Detection of transverse cracks in laminated composites is important for the development and verification of damage-growth models. Historically, it has been assumed that the matrix cracks propagate all the way across the width of a test coupon. When this happens, the dye-penetrant technique works well for the detection of cracks. However, when a crack starts at one edge but does not run all the way across (a partial crack) or when the crack is totally internal, the dye-penetrant method does not give satisfactory results. Moreover, the dye-penetrant technique cannot be used for in-situ testing. The objective of this paper is to report the development of an ultrasonic method for in-situ detection of partial or internal across-the-width cracks.
In the transmission mode, a pair of 20-MHz focused transducers was used in the pitch-catch arrangement. The angle of incidence was chosen to exceed the critical angle for the excitation of a longitudinal wave. This results in the excitation of a shear wave which is more sensitive for the detection of transverse cracks.

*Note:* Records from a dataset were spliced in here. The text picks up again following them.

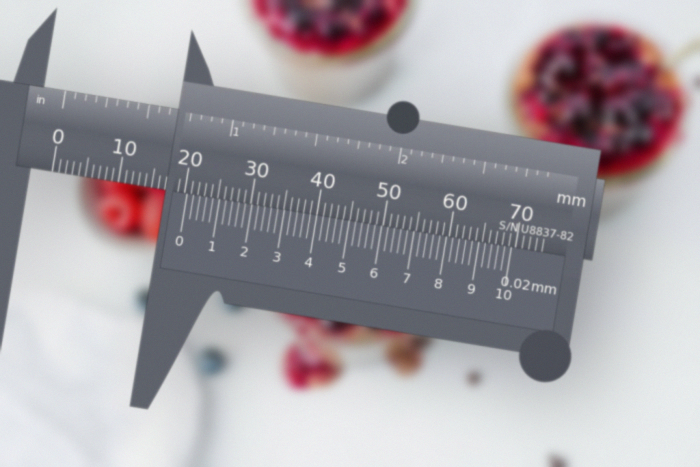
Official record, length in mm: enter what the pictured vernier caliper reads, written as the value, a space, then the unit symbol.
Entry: 20.4 mm
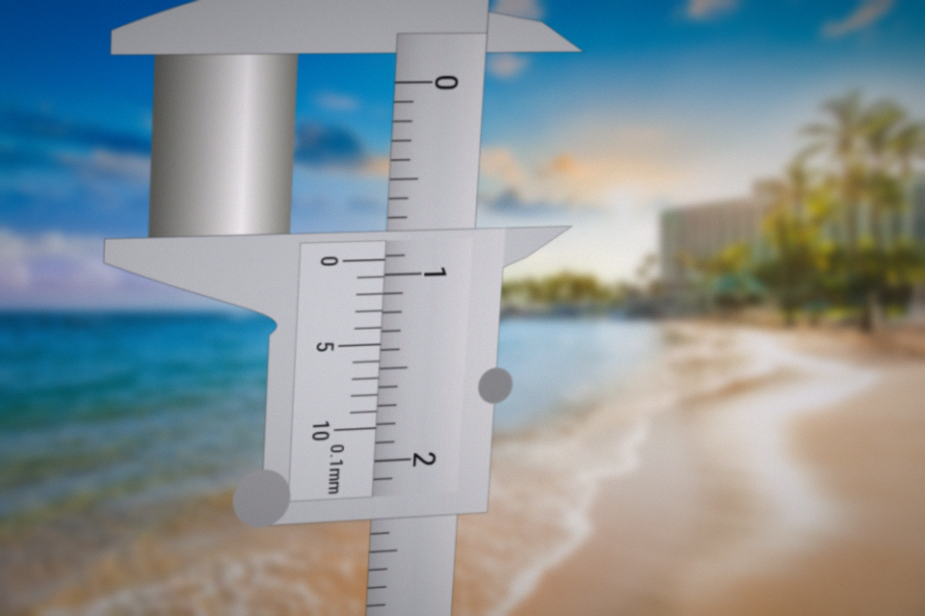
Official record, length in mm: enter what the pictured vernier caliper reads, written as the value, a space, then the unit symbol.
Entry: 9.2 mm
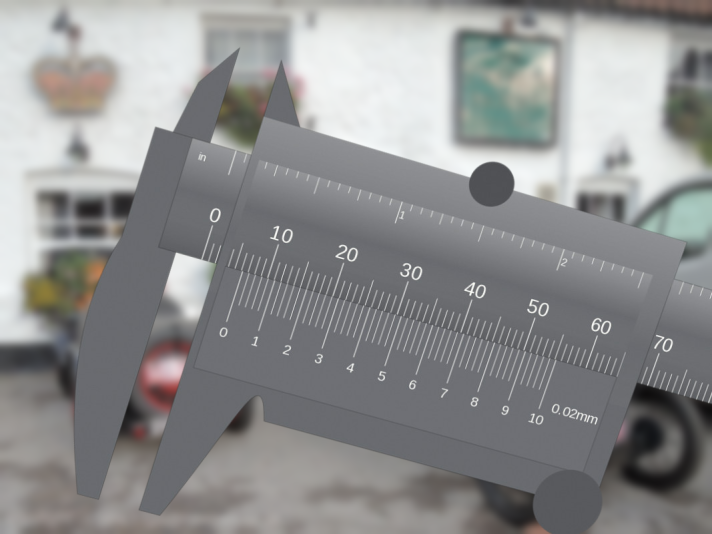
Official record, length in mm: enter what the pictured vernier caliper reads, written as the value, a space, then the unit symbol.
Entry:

Sometimes access is limited to only one side of the plate. To cover these situations, a reflection technique was also developed. Here, higher-order Lamb-wave modes were used (Modes 1 and 3; frequency range 4 MHz – 11 MHz). The advantage here is that in the absence of a crack, there is no reflection, i.e., the wave “sees” a crack against a “dark background”. Moreover, the inspection can be done at a lower frequency where wave propagation is less sensitive to plate surface roughness. A disadvantage is that the spatial resolution of the reflection mode is not as good as that of the transmission mode.
The technique was used to examine a number of graphite/epoxy [0,90,0] coupons, 0.5mm–1mm thick, which had been subjected to monotonic tensile loading prior to the ultrasonic test. A large number of transverse cracks were detected. As expected, a majority of the cracks ran all the way across the width of the test coupon. Some of the cracks started at one edge but were arrested in the middle. Occasionally a crack that started and stopped in the interior was detected. The cracks were also recorded by an examination of the edges using an optical microscope; an excellent correlation between the optical and the ultrasonic images was observed.

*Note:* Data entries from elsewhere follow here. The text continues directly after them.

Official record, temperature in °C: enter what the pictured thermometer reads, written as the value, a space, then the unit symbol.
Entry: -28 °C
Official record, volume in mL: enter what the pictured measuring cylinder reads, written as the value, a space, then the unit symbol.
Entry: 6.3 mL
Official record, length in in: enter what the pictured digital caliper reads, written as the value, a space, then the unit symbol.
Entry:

It is well known that a closed crack cannot be detected by the use of ultrasound. It is considered possible that what is ultrasonically perceived as a partial crack may, in fact, be an across-the-width crack with a part of its length closed (due, for example, to residual stresses). In order to guard against this possibility the following experiments were conducted. A plate was subjected to a significant bending moment, guaranteeing that at least one half of the crack (the half that occupies the tensile half of the plate) is open. No difference in the ultrasonic images with or without bending was observed. It is concluded that the technique is suitable for the detection of partial and internal cracks.